__Directive__
Copy every line of the entries that has the string "Championship" in it.

__Input for this task__

☆ ☆ ☆

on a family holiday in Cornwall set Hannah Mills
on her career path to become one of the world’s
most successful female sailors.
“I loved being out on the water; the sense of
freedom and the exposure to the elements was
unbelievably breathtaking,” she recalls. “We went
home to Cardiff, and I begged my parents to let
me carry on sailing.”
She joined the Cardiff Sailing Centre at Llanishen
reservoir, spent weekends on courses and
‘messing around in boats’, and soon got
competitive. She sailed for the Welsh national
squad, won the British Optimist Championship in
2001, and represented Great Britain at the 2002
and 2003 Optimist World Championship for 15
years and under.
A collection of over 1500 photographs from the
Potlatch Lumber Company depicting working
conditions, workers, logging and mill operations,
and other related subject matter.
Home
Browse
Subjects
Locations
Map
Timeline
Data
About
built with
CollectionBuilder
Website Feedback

☆ ☆ ☆

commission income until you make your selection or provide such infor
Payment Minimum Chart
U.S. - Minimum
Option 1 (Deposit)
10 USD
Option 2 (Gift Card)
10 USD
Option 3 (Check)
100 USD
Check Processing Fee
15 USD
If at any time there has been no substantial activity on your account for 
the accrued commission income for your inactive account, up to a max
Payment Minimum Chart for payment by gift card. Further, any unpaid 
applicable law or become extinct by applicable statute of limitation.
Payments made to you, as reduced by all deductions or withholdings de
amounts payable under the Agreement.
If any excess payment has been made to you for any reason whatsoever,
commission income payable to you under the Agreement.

☆ ☆ ☆

__Task answer__
squad, won the British Optimist Championship in
and 2003 Optimist World Championship for 15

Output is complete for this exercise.